### GOAL OF THE EXERCISE
Where does the string "Dates" occur in the entries below? Copy every line where it does.
-- Opening Marker --
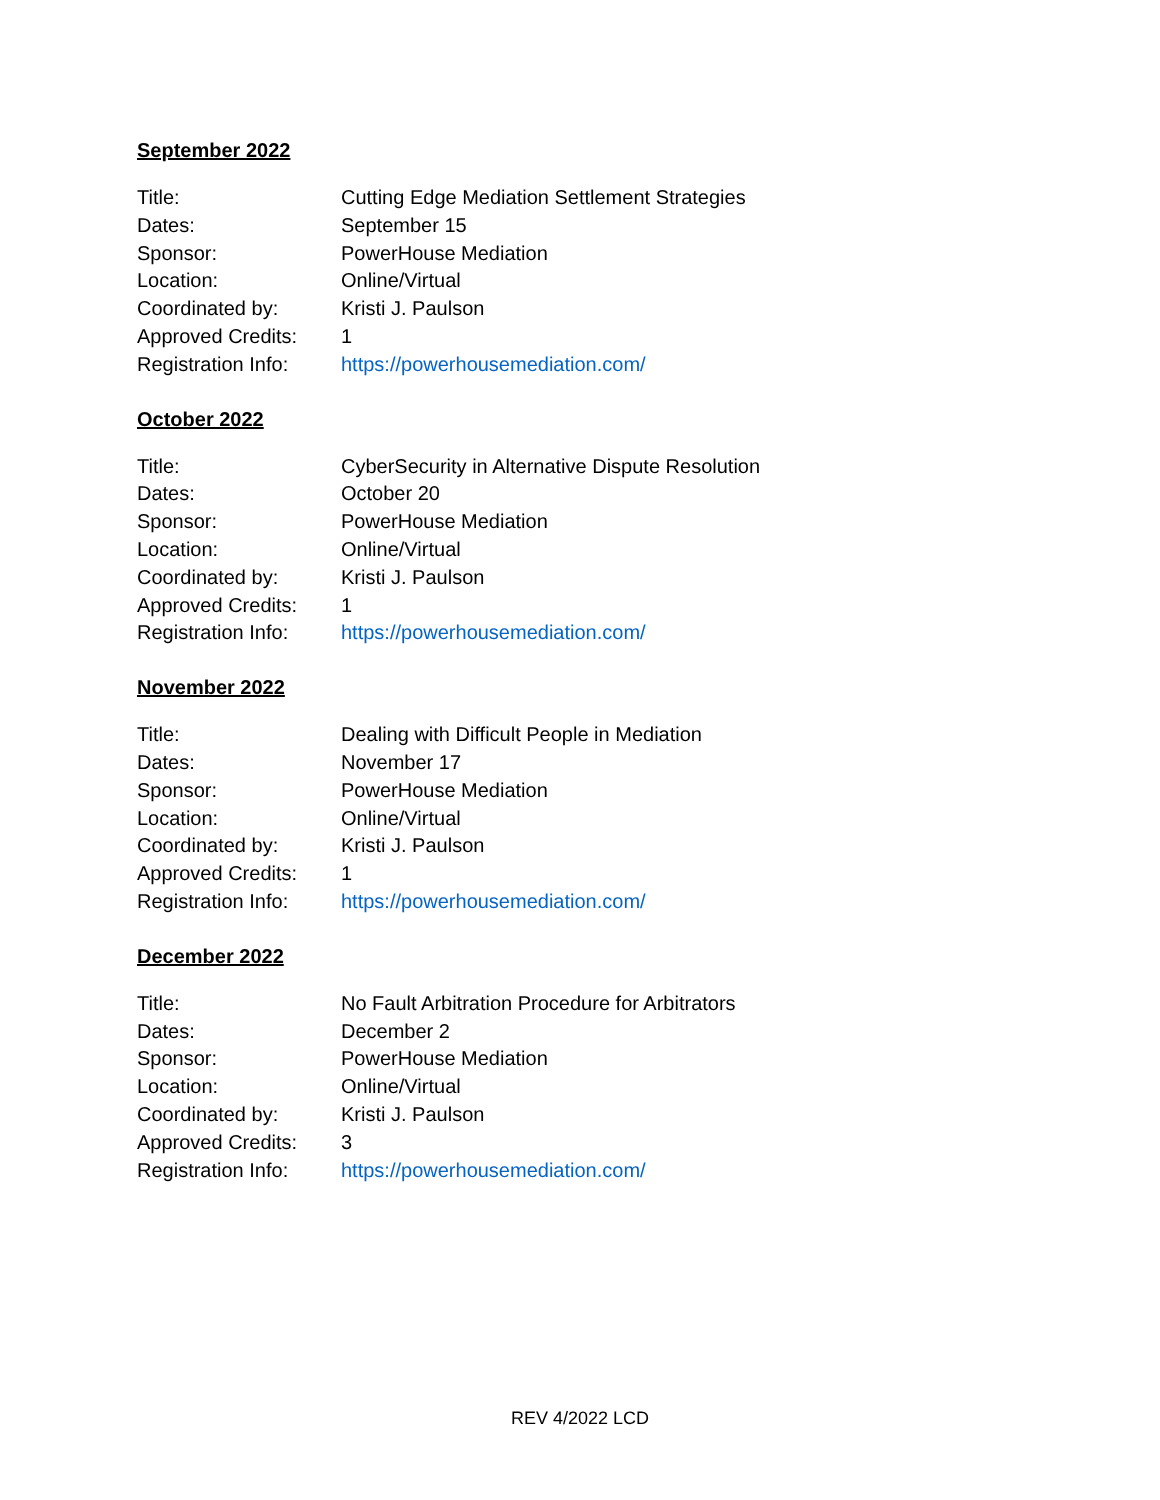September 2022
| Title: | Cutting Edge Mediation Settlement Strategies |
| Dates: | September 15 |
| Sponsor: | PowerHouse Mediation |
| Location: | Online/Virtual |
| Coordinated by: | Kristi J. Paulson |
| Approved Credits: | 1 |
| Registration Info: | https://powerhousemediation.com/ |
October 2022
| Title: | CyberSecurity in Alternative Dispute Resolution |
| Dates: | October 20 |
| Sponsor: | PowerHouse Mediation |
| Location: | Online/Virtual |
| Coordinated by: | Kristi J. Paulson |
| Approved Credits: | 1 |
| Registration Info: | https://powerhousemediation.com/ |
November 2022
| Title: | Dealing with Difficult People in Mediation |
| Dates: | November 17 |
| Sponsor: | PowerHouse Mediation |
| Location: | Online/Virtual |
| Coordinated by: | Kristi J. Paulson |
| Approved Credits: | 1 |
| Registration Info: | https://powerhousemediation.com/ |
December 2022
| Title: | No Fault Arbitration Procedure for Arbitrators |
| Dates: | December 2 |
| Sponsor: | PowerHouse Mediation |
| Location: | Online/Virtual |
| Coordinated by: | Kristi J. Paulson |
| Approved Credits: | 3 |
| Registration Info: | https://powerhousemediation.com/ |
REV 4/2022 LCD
-- Closing Marker --
### RESULT
| Dates: | September 15 |
| Dates: | October 20 |
| Dates: | November 17 |
| Dates: | December 2 |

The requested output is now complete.